▶ TASK DESCRIPTION
Starting at the line below holding "ring mcp: (576, 768)" and stopping at the line holding "ring dip: (675, 769)", print every line exactly, both ends included, and leave the rest out.

[Dataset items]
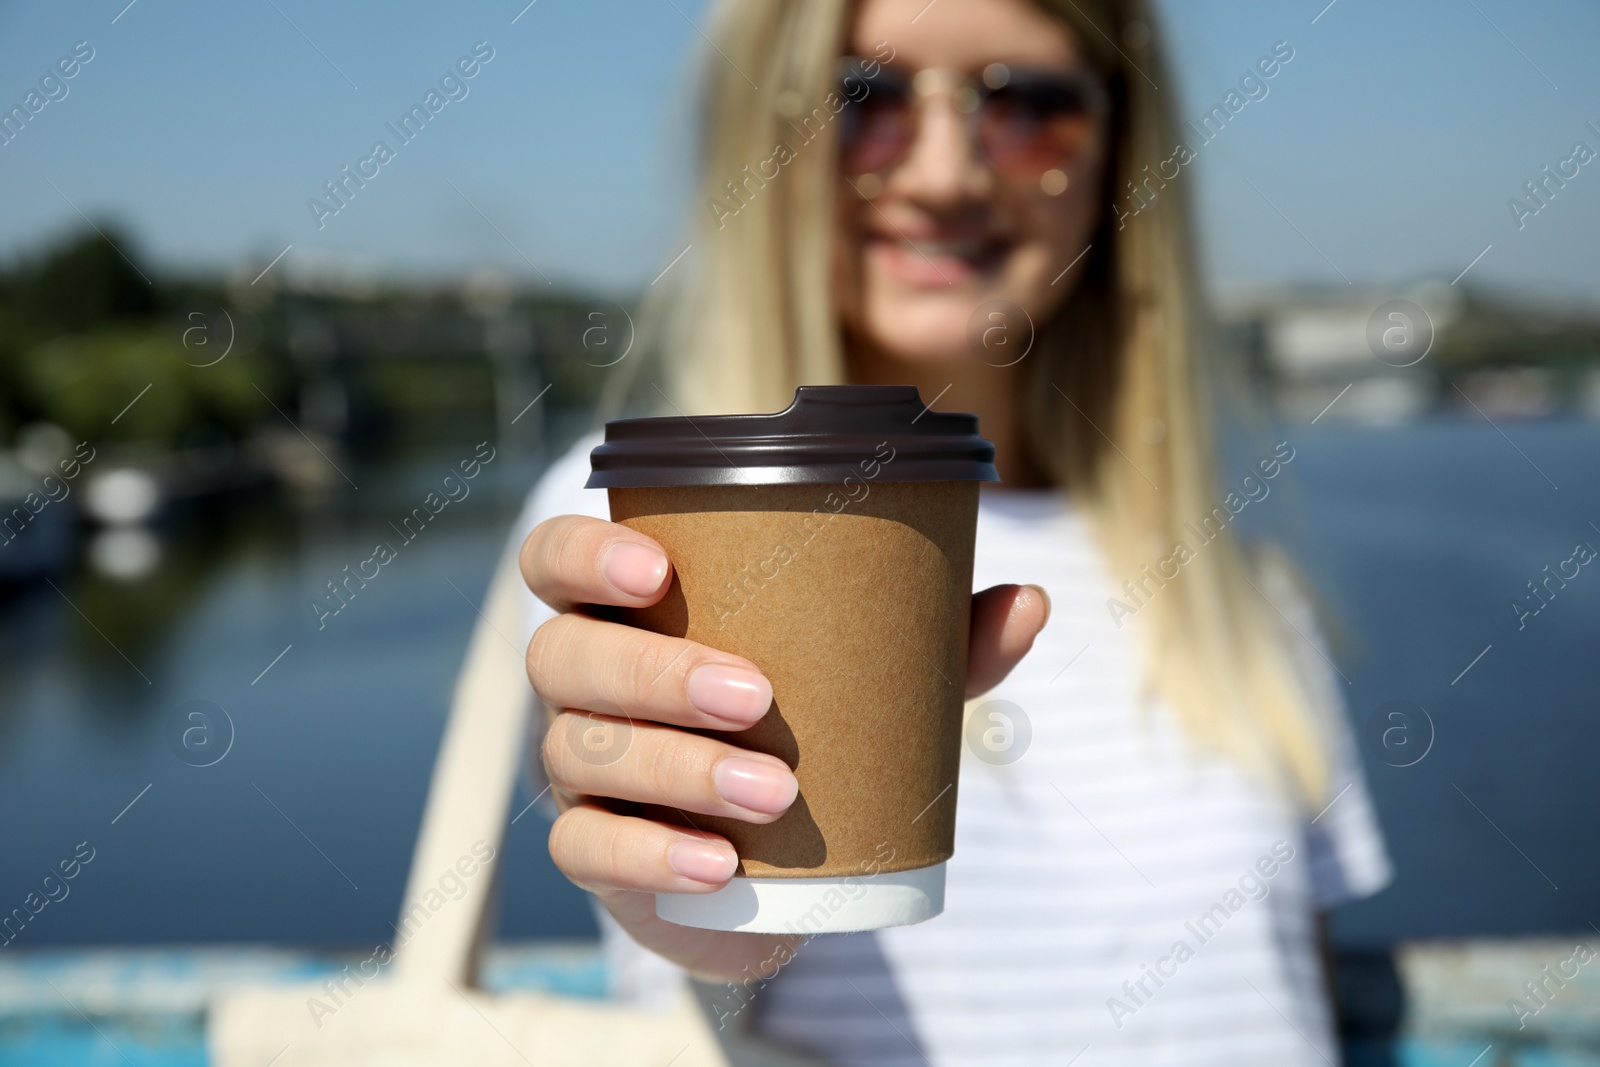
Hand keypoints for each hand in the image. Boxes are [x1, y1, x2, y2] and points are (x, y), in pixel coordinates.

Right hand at [521, 514, 1047, 980]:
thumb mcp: (866, 680)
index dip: (584, 556)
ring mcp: (576, 768)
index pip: (553, 561)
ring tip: (773, 791)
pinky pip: (588, 851)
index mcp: (626, 612)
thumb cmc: (804, 729)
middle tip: (756, 697)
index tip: (657, 570)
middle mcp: (582, 683)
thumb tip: (1030, 599)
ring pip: (578, 753)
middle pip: (561, 656)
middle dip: (653, 673)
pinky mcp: (594, 852)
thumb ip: (937, 640)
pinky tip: (720, 864)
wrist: (773, 864)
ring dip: (675, 769)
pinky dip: (653, 854)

▶ RESULT OF THIS TASK
ring mcp: (576, 768)
index pip: (553, 561)
ring tip: (773, 791)
pinky pip: (588, 851)
index mcp: (626, 612)
thumb cmc: (804, 729)
middle tip: (756, 697)
index tip: (657, 570)
middle mcp: (582, 683)
thumb tip: (1030, 599)
ring pip: (578, 753)
middle pip: (561, 656)
middle dip: (653, 673)
pinky mcp: (594, 852)
thumb ip: (937, 640)
pinky tip: (720, 864)
wrist: (773, 864)
ring dip: (675, 769)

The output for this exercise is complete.